Article and photo by Urban Alliance staff.

For Nick Casiano and Joanna Echtenkamp, summertime holds a meaning much deeper than a break from school, barbecue picnics, or humid days spent in swimming pools.

Along with hundreds of other teens from New England, Nick and Joanna have had the opportunity to participate in The Hartford Project (THP), a five-day urban ministry immersion experience during the summer, where church youth groups join together serve the community, learn about poverty, experience racial reconciliation, and build relationships.

Three components of THP weave together opportunities for teens to build character, grow in leadership, and deepen their faith in God, by serving at work sites throughout the city, connecting together through worship and prayer sessions, and learning about social justice the benefits of urban living.

“My favorite part about THP is always to connect with the young people in my community for a greater purpose of serving those in need. It is truly a bonding experience. I love going to the work sites, meeting new people, and working alongside friends,” shared Joanna, who has participated in THP for four years.

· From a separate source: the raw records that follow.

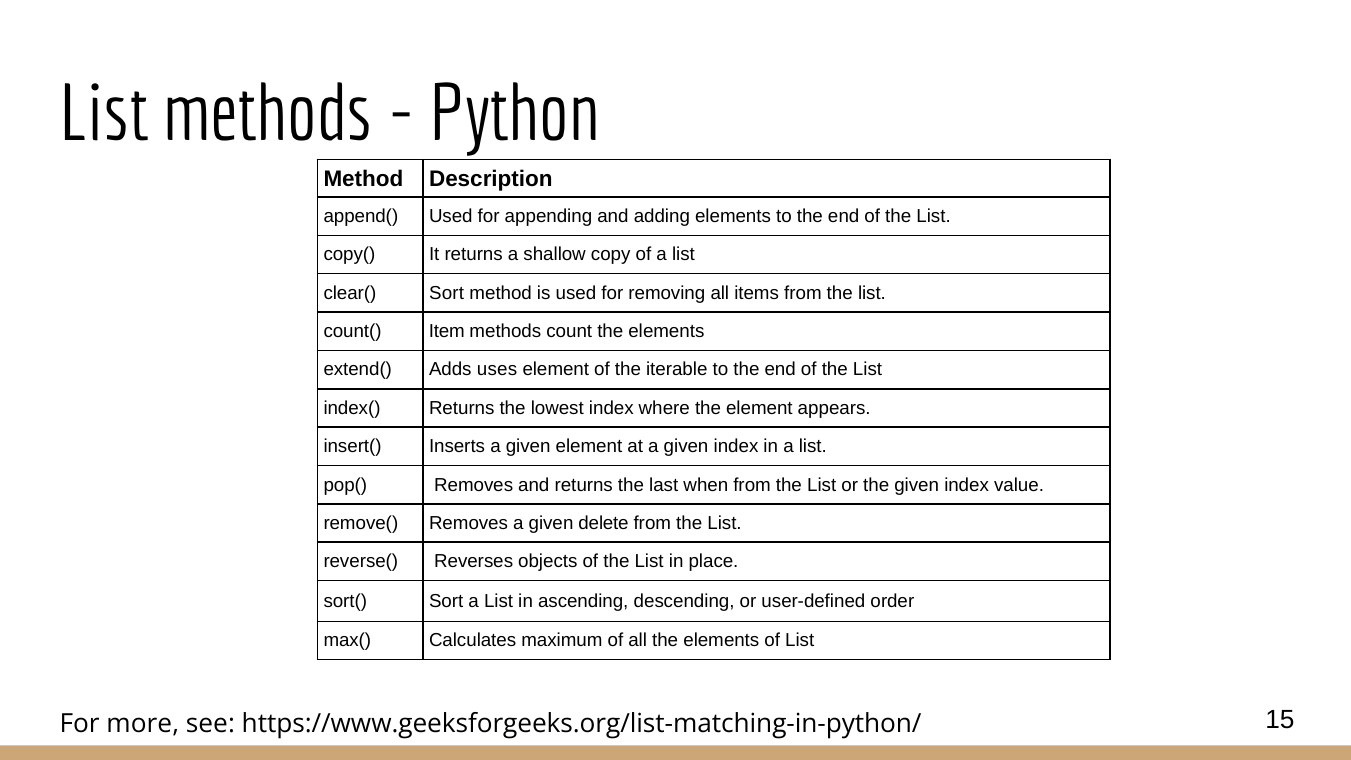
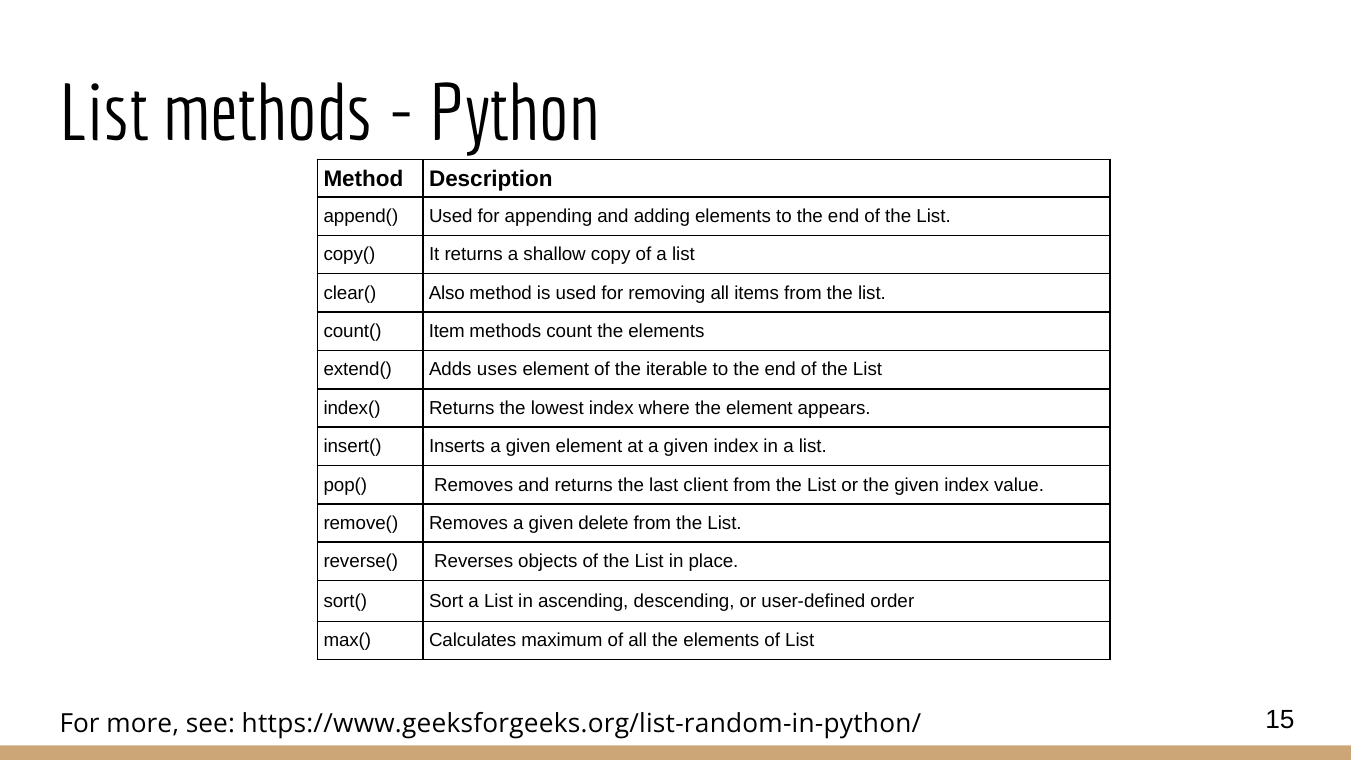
clear( Sort: Sort -> Also
when: when -> client
https://www.geeksforgeeks.org/list-matching-in-python/: https://www.geeksforgeeks.org/list-matching-in-python/ -> https://www.geeksforgeeks.org/list-random-in-python/
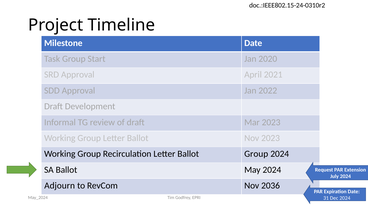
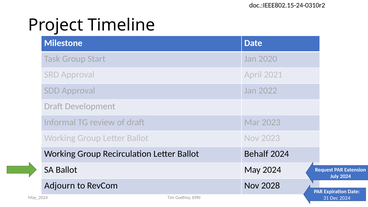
Ballot Group: Group -> Behalf
2036: 2036 -> 2028
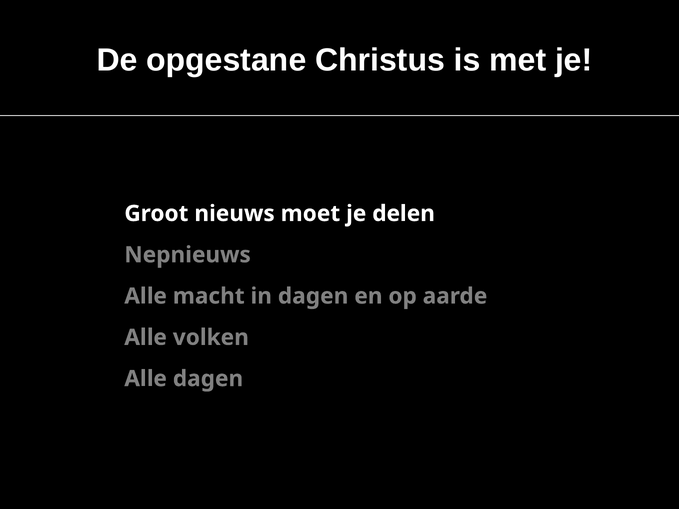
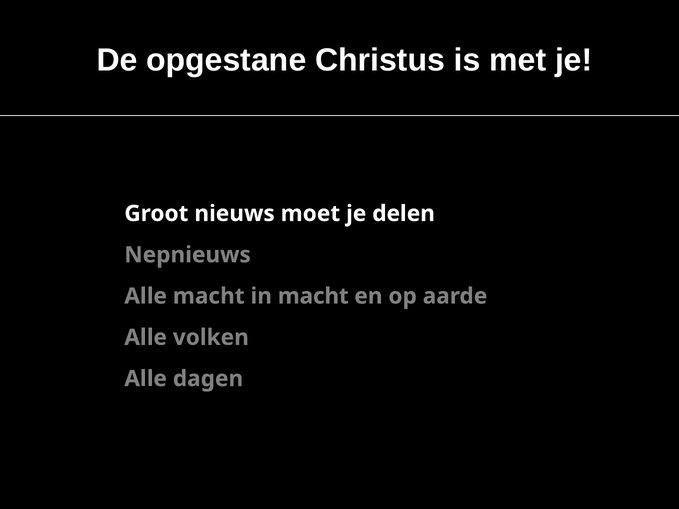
in dagen: dagen -> macht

Nick, who participated in THP for the first time last year, added, “THP helped me grow as a person because it showed me that it is very easy to lend a hand to people in need. I want to continue doing this so I can make a change.”

And this is what The Hartford Project is all about: experiencing and sharing God’s love in Hartford. For many, it’s a life-changing experience.

“It’s such a great opportunity to meet other Christians, serve together and have fun in Hartford,” shared Jacquelyn Perreault, Program Director for THP. “When I first participated in THP, God opened my eyes to His great love and gave me opportunities to share His love with others. It’s such a unique and immersive week—to learn from God, live in service, and experience some of the great things Hartford has to offer.”

In a recent program evaluation conducted by Urban Alliance, the vast majority of youth who participated in THP in 2016 had a positive experience. 96.5% felt they learned more about God, 70.1% developed leadership skills, 82.9% felt closer to adult leaders from their church, 89% felt closer to youth from their church and 90.6% indicated that they plan to be part of a community service project in the future.

“I gained interpersonal skills and experienced faith on a new level,” shared Joanna.

While the majority of THP youth and leaders are from churches in the suburban towns of Greater Hartford, many are from the city of Hartford and face increased barriers to participating in impactful youth programs like THP.

Urban Alliance has stepped in to help alleviate some of these challenges, and to increase access for teens to participate in THP by providing scholarships that will be awarded to Hartford churches and ministry organizations that participate UA’s Next Generation initiative. Last year, 30 teens from Glory Chapel International Cathedral, House of Restoration Church and South Church were awarded scholarships.

“Often parents who are raising children in socioeconomically fragile communities greatly desire to expose their children to programs and activities that will empower them, but are overwhelmed by financial constraints,” explained Rosaicela Rodriguez, Urban Alliance’s Director of Implementation, Children & Youth Initiatives.

The hope is that burdens can be lifted for the families of some of these youth, so they are provided with an equal opportunity to develop the character, relationships and skills needed to succeed in their schools and communities.

As registration opens up for THP 2017, so do the opportunities for hundreds of youth to connect, serve and grow. To learn more about participating in Urban Alliance’s Next Generation initiative or THP scholarships, contact Rosaicela Rodriguez at 860.986.6052 or

“Every year I’m amazed by how God brings us together to experience and share His love in Hartford! If you spend just one day at THP you’ll see a million moving pieces and hundreds of hands and hearts making it happen, and it’s all God working through us,” said Perreault.